High-Yield Savings Account
It's not uncommon for a typical savings account to have an annual percentage yield (APY) that's roughly 0.5%. A high-yield savings account can pay you significantly more, with APYs that are typically between 4% and 5%. If you parked $10,000 in a standard savings account, you'd likely make $50 in interest over a year. A high-yield account could deliver $500 in interest over the same term.
You might also consider a money market checking account, which will deliver similar returns. Just keep in mind that money market accounts typically have stricter requirements when it comes to maintaining a minimum balance.
Certificate of Deposit (CD)
Banks and credit unions offer CDs, and they typically carry a favorable interest rate. When you invest in a CD, the money must stay in the account for a specified length of time; you'll be penalized if you withdraw it early. That makes CDs a strong choice if you want to save money without the temptation of being able to make an easy withdrawal. Conversely, that also means your money is locked until the CD matures, and early withdrawal penalties can be significant.
Stocks and Brokerage Accounts
Investing in the stock market provides the opportunity for greater returns, but it also comes with a higher level of risk since your investment is subject to market fluctuations. Consider investing only a portion of your money in stocks if you are willing to take on the potential for loss.
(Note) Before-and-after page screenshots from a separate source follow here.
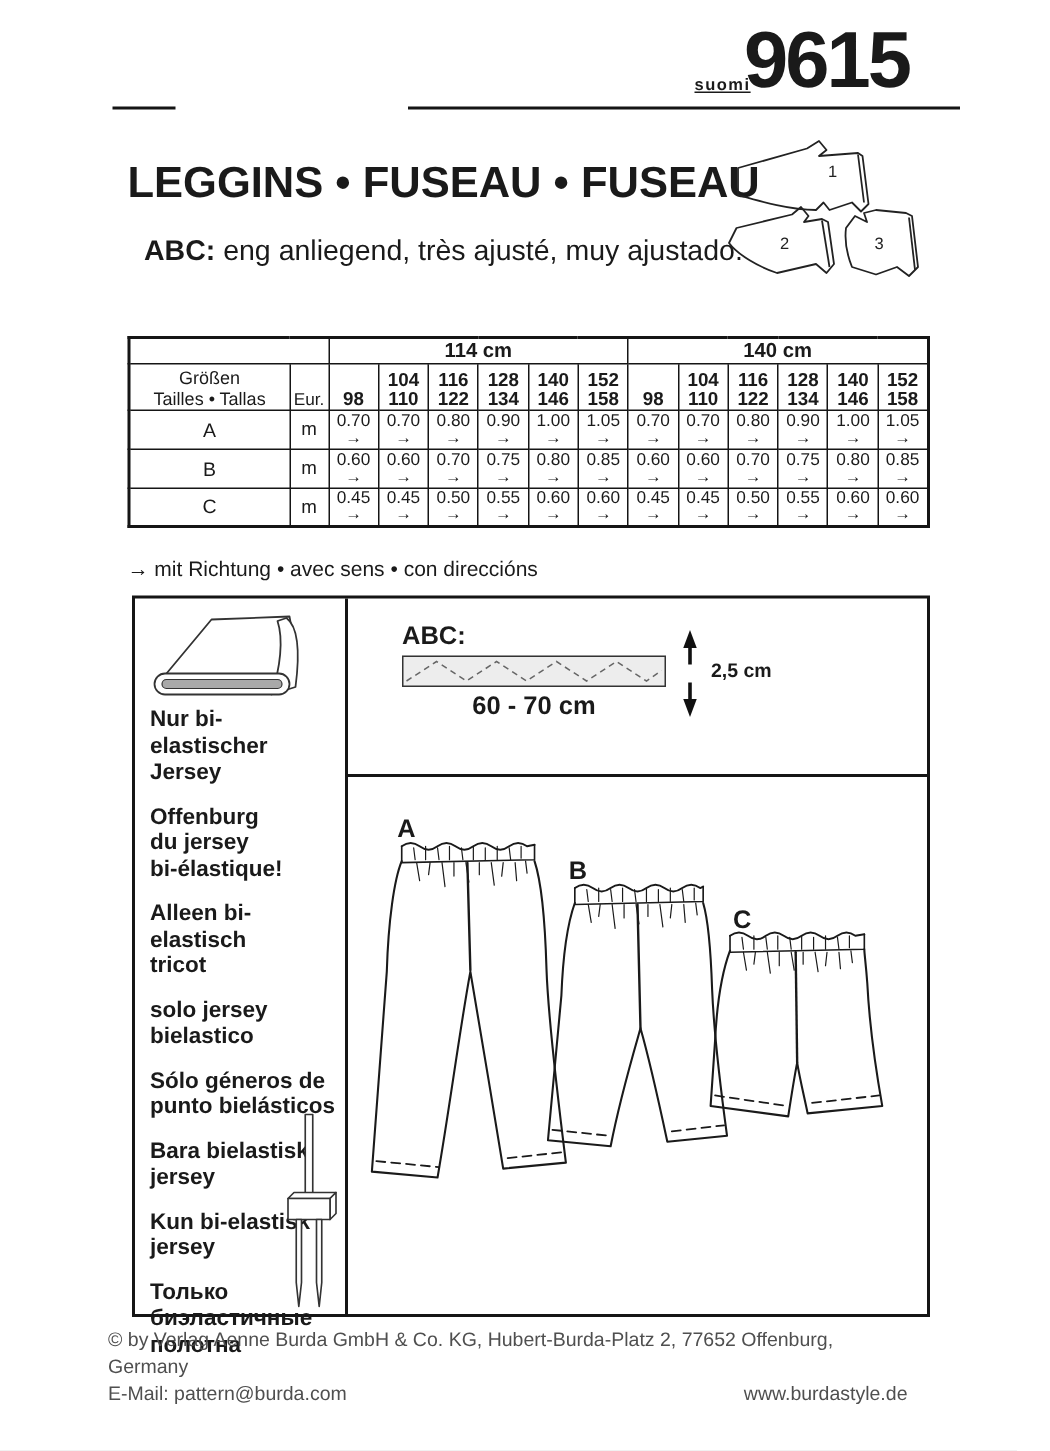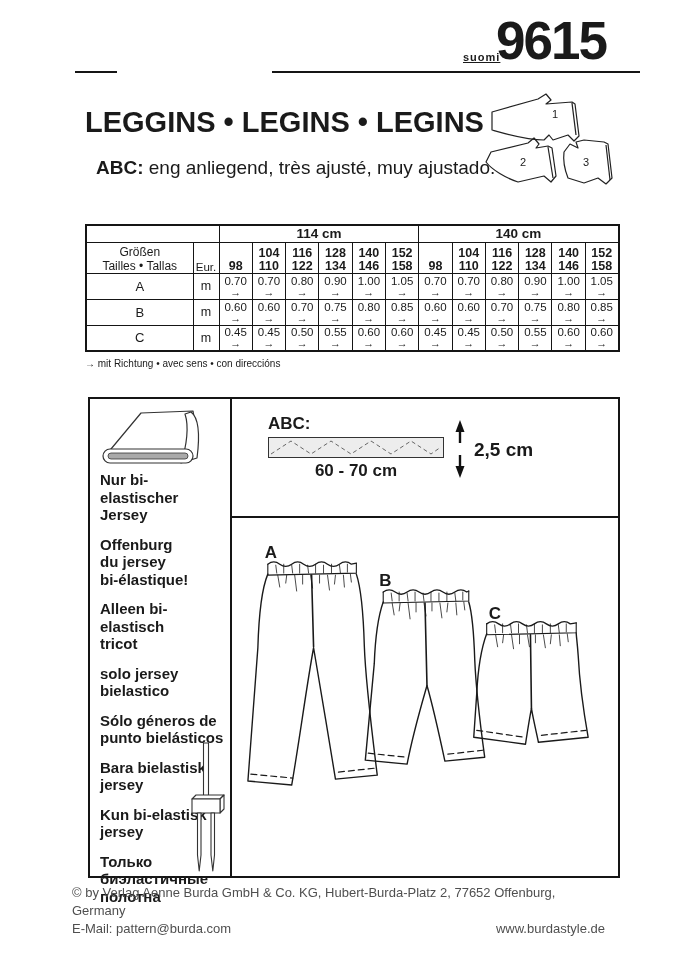--- a/index.html
+++ b/index.html
@@ -78,7 +78,7 @@
   <div class="abs suomi">suomi</div>
   <div class="abs pattern-number">9615</div>
 
-  <div class="abs main-title">LEGGINS • LEGINS • LEGINS</div>
+  <div class="abs main-title">LEGGINS • FUSEAU • FUSEAU</div>
   <div class="abs abc-line"><b>ABC:</b><span> eng anliegend, très ajusté, muy ajustado.</span></div>
 
   <svg class="abs" style="left:478px; top:90px;" width="164" height="114" viewBox="0 0 164 114">

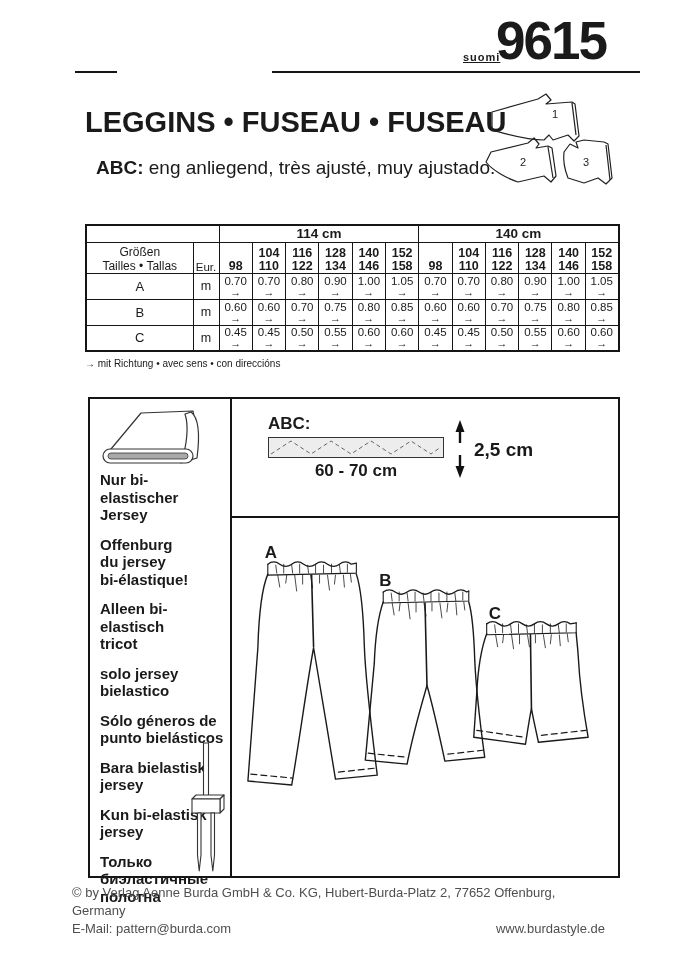--- a/index.html
+++ b/index.html
@@ -43,7 +43,7 @@
   td.ycell   { vertical-align:middle; }
   td.ycell .v  { font-size:11.5px; line-height:12px; }
   td.ycell .ar { font-size:11px; line-height:11px; }
-  .footnote { left:85px; top:358px; font-size:10px; }
+  .footnote { left:85px; top:371px; font-size:14px; }
 
   
   .mat-box { left:88px; top:397px; width:532px; height:481px; border:2px solid #151515; }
Beyond the Down Payment: Budget for Ongoing Homeownership Costs
Having the funds to cover your down payment and closing costs will allow you to make the leap toward homeownership.
As a new homeowner, you'll want to prepare for the costs associated with routine home maintenance and more significant unexpected repairs. Consider setting money aside in savings each month to address potential issues. A commonly known rule of thumb is to save 1% to 4% of your home's value each year to cover these costs.